#!/bin/bash

# 在远程服务器上运行重复率分析脚本

# 三个实验目录

# DIR1="/mnt/shared-storage-user/p1-shared/wangfuting/shared/models/verl-041-result/verl-qwen3-4b-oct/baseline-dapo-math-redo/valid"
DIR2="/mnt/shared-storage-user/p1-shared/wangfuting/shared/models/verl-041-result/verl-qwen3-4b-oct/baseline-grpo-dapo-math-minibsz32/training_data"
DIR3="/mnt/shared-storage-user/p1-shared/wangfuting/shared/models/verl-041-result/verl-qwen3-4b-oct/baseline-gspo-dapo-math-minibsz32/training_data"
DIR4="/mnt/shared-storage-user/p1-shared/wangfuting/shared/models/verl-041-result/verl-qwen3-4b-oct/skip-right-skip-limits10-gspo-dapo-math/training_data"
# DIR5="/mnt/shared-storage-user/p1-shared/wangfuting/shared/models/verl-041-result/verl-qwen3-4b-oct/skip-right-skip-limits10-dapo-math/valid"
DIR6="/mnt/shared-storage-user/p1-shared/wangfuting/shared/models/verl-041-result/verl-qwen3-4b-oct/skip-right-skip-limits10-grpo-dapo-math/training_data"


# 输出图表路径
OUTPUT="/mnt/shared-storage-user/p1-shared/wangfuting/codes/project_tts_extrapolation/eval_scripts/analysis/plots/qwen3-4b-base-ngram-diversity-comparison-train.png"

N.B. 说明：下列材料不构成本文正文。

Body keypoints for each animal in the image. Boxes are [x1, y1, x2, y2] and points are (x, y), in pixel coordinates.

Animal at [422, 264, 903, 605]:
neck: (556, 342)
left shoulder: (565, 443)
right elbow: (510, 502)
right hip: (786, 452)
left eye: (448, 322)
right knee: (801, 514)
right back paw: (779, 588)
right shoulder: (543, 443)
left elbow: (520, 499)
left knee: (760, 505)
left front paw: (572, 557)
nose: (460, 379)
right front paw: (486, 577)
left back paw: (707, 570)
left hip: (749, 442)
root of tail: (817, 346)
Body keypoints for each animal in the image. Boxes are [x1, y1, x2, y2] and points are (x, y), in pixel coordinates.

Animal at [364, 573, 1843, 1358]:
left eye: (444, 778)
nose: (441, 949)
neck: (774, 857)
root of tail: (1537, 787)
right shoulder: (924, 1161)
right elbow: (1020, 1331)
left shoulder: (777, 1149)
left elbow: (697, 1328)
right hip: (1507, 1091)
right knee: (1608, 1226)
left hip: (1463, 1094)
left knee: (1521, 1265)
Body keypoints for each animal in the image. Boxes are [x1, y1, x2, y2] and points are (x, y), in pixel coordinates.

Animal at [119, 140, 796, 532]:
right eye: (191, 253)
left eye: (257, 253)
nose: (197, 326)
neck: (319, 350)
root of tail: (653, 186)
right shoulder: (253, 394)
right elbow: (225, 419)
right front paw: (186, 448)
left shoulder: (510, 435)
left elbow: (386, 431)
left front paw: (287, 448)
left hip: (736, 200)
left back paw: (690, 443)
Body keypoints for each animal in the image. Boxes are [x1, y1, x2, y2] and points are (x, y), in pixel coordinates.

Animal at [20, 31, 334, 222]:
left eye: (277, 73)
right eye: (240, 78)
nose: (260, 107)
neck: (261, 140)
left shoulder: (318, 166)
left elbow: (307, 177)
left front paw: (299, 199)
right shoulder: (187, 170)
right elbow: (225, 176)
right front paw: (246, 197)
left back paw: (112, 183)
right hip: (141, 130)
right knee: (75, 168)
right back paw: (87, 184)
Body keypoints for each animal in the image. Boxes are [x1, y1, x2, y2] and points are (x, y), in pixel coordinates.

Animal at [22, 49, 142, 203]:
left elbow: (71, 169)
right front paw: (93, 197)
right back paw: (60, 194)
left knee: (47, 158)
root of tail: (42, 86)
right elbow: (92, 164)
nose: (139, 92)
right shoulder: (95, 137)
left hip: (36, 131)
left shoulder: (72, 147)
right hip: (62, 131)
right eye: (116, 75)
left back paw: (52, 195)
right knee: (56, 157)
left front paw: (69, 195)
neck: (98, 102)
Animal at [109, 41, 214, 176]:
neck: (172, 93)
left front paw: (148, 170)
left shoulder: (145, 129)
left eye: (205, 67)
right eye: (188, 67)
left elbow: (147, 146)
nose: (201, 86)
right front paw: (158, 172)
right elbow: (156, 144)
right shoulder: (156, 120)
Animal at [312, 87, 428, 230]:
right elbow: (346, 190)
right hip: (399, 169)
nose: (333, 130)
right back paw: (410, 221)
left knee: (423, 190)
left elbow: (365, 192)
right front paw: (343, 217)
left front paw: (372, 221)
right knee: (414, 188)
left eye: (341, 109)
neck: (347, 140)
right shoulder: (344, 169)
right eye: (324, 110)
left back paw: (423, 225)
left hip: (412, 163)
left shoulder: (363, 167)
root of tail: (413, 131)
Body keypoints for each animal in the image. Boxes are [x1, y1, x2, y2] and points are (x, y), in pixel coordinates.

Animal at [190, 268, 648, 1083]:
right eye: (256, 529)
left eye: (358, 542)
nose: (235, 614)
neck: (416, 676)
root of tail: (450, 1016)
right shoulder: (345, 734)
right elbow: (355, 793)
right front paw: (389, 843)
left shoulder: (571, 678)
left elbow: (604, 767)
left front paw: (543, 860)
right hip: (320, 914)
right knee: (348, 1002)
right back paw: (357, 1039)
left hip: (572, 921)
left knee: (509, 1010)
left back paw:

python3 analysis_repetition_penalty_train.py \
  -d "$DIR2" \
  -d "$DIR3" \
  -d "$DIR4" \
  -d "$DIR6" \
  --save-data /mnt/shared-storage-user/p1-shared/wangfuting/codes/project_tts_extrapolation/eval_scripts/analysis/plots/qwen3-4b-base-ngram-analysis_results-train.json \
  -p "step_*_traindata.jsonl" \
  -s \
  -o "$OUTPUT" \
  -w 10 \
  --compute-ngrams \
  --no-plot \
  --tokenizer "/mnt/shared-storage-user/p1-shared/wangfuting/shared/models/Qwen3-4B-Base"

echo "分析完成！图表已保存到: $OUTPUT"